Человеку хватает той свободы, которая позволяет ему вести нормальную жизнь и заниматься своим ремеслом, а это доступно каждому. Не надо еще забывать, что все мы свободны лишь на известных условиях, нами соблюдаемых. Бюргер не менее свободен, чем дворянин, если только он держится в границах, предуказанных господом богом, который назначил ему родиться в этом, а не в другом сословии. Дворянин так же свободен, как владетельный князь; наблюдая некоторые придворные церемонии, он может чувствовать себя ему равным. Свободными нас делает не то, что мы ничего и никого не считаем выше себя, а напротив, то, что мы чтим все, что над нами. Ибо такое почитание возвышает нас самих, им мы доказываем, что и в нас заложено нечто высшее, а это и позволяет нам смотреть на себя как на ровню. Во время моих странствий мне доводилось сталкиваться с северонемецкими купцами; бесцеремонно подсаживаясь к моему столу, они считали себя равными мне. Но это было не так, — чтобы со мною сравняться, им следовало ценить меня и должным образом со мной обходиться.

То, что физическая свобода не давала в юности покоя Шиллеру, отчасти объясняется свойствами его духа, но прежде всего муштрой, которой он подвергался в военной школе.

Затем в, более зрелом возрасте, когда физической свободы у него было предостаточно, он перекинулся на свободу идеальную, и мне думается, что эта идея убила его. Из-за нее он предъявлял непосильные требования к своей физической природе.

Когда Шиллер переехал в Веймар, великий герцог назначил ему содержание в тысячу талеров ежегодно [44] и обязался удвоить эту сумму в случае, если болезнь не позволит ему работать. Последнее Шиллер отклонил и ни разу не воспользовался предоставленной ему возможностью. «У меня есть талант, — говорил он, — и я сумею сам себе помочь». Однако при увеличившейся в последние годы семье ему приходилось существования ради писать по две пьесы в год, и для того, чтобы это осилить, он понуждал себя к работе в дни и месяцы, когда бывал болен. Талант, полагал он, должен всегда ему повиноваться, в любой час быть к его услугам.

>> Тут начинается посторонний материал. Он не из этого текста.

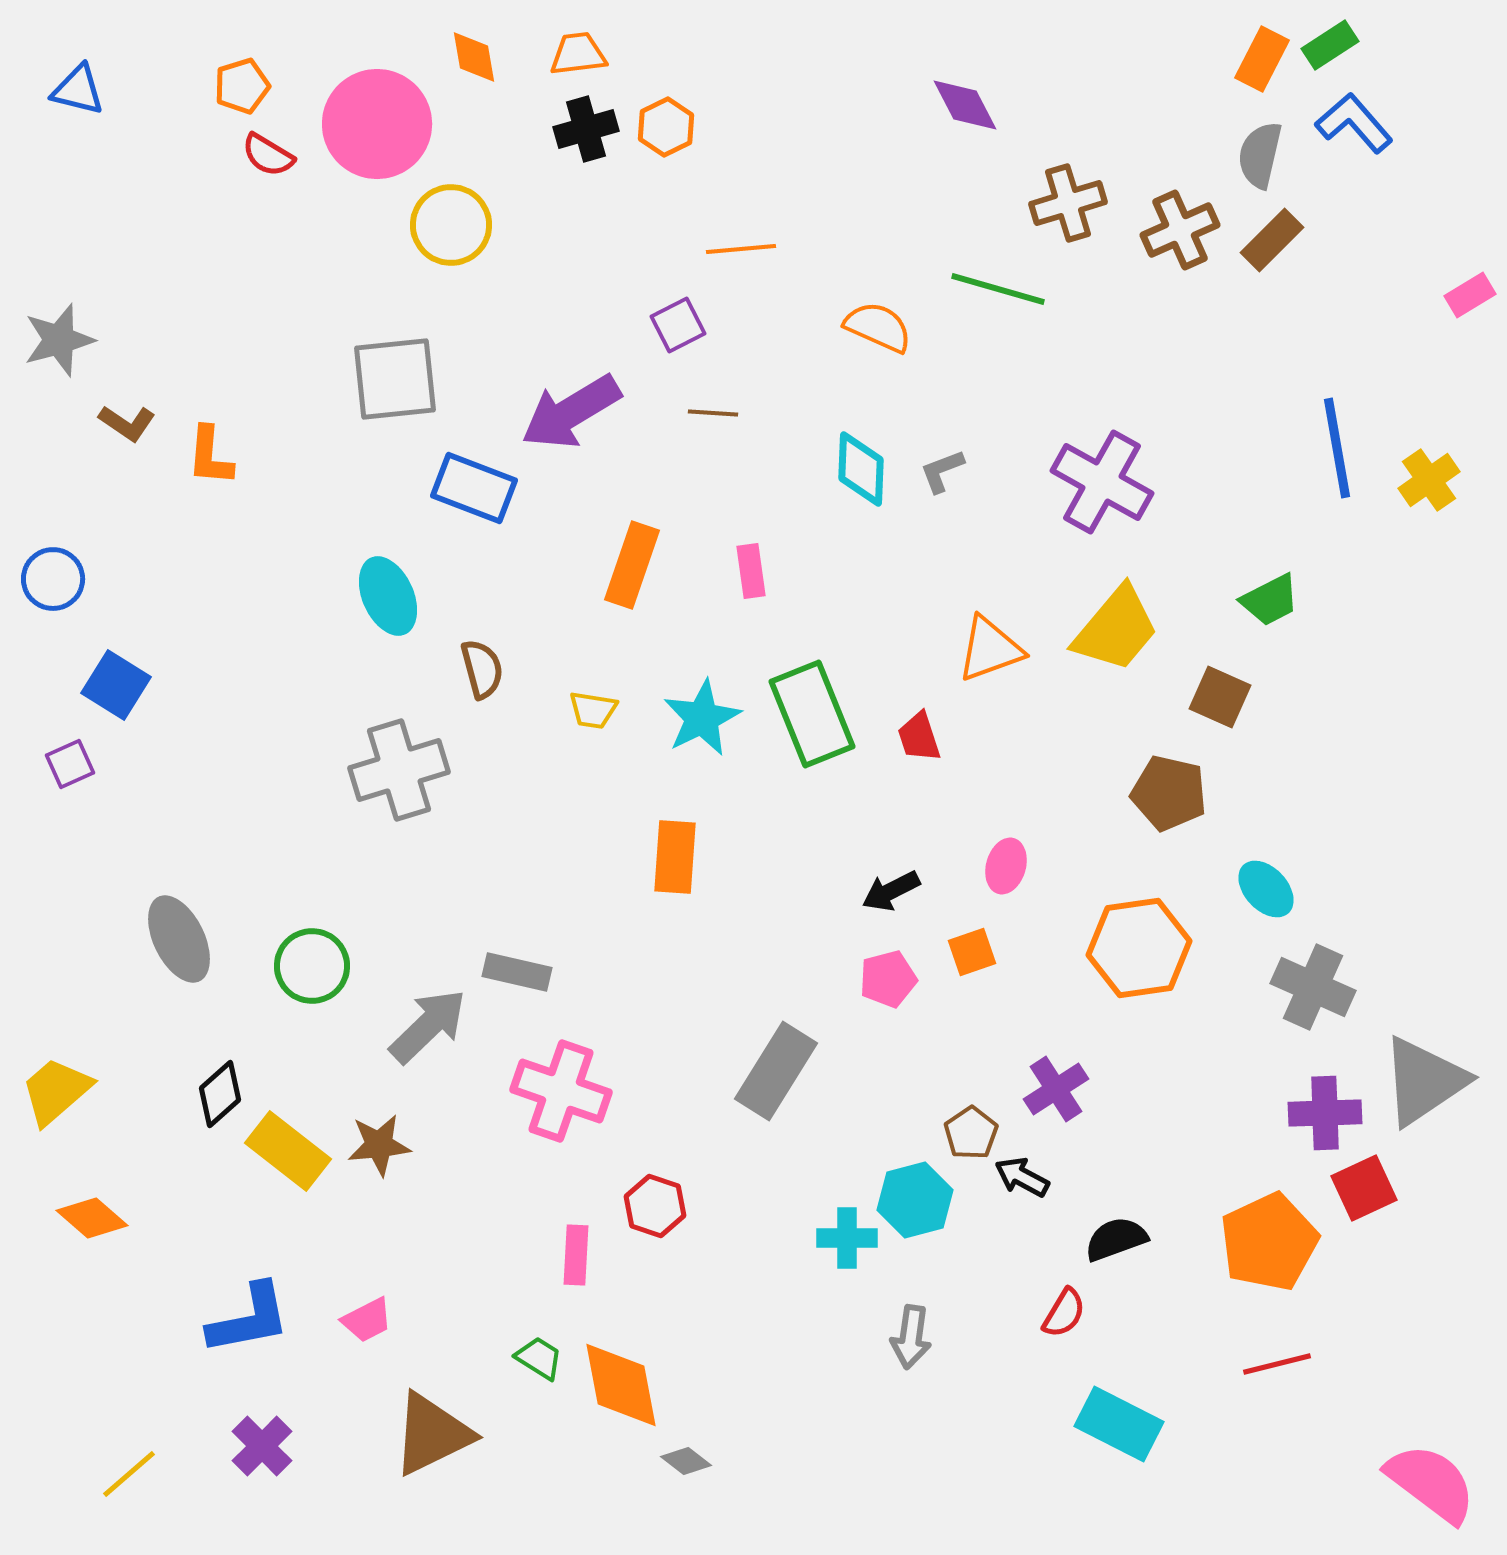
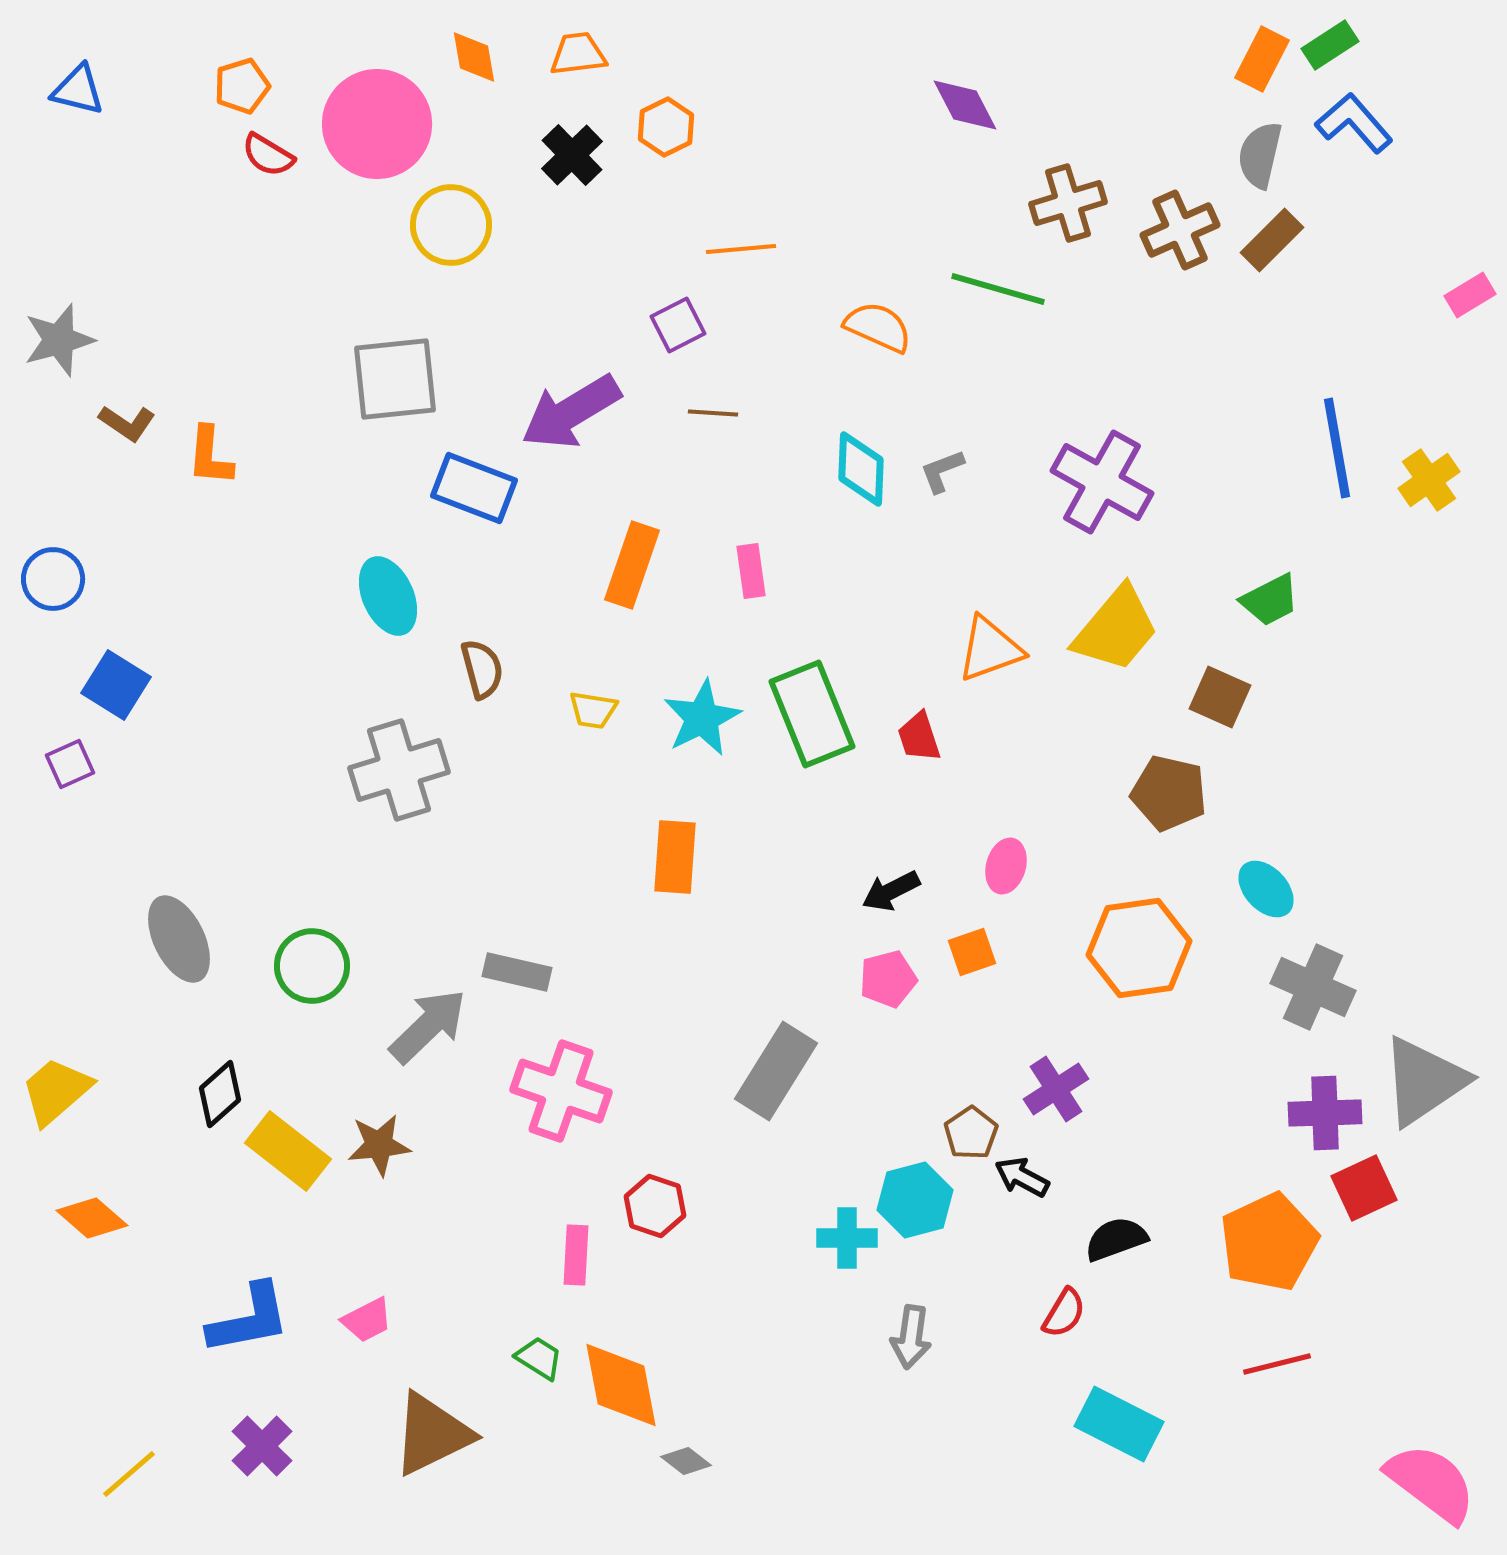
black cross at (586, 129): moved 14 px left, 26 px down; rotated 28 degrees counterclockwise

Шиллер никогда много не пил, да и вообще был очень умерен, но в минуты физической слабости пытался подкрепить свои силы ликером или еще каким-нибудь спиртным напитком, что плохо отзывалось на его здоровье и, я бы сказал, даже на его произведениях. Ибо то, что наши умники порицают в них, по-моему, только этим и объясняется. Отдельные места, которые, по их мнению, недостаточно «верны», я бы назвал патологическими, так как Шиллер писал их в дни, когда ему недоставало сил, чтобы найти подлинно убедительные мотивы. Я высоко ставлю категорический императив, знаю, сколько хорошего может от него произойти, но и здесь необходимо знать меру, в противном случае идея идеальной свободы ни к чему доброму не приведет.

В этих интереснейших его высказываниях, в разговорах о лорде Байроне и прославленных немецких литераторах [45], которым Шиллер предпочитал Коцебу, говоря, что тот-де хоть продуктивен, быстро прошли вечерние часы, и Гёте дал мне с собой «Новеллу», чтобы дома, в тиши, я мог внимательно перечитать ее.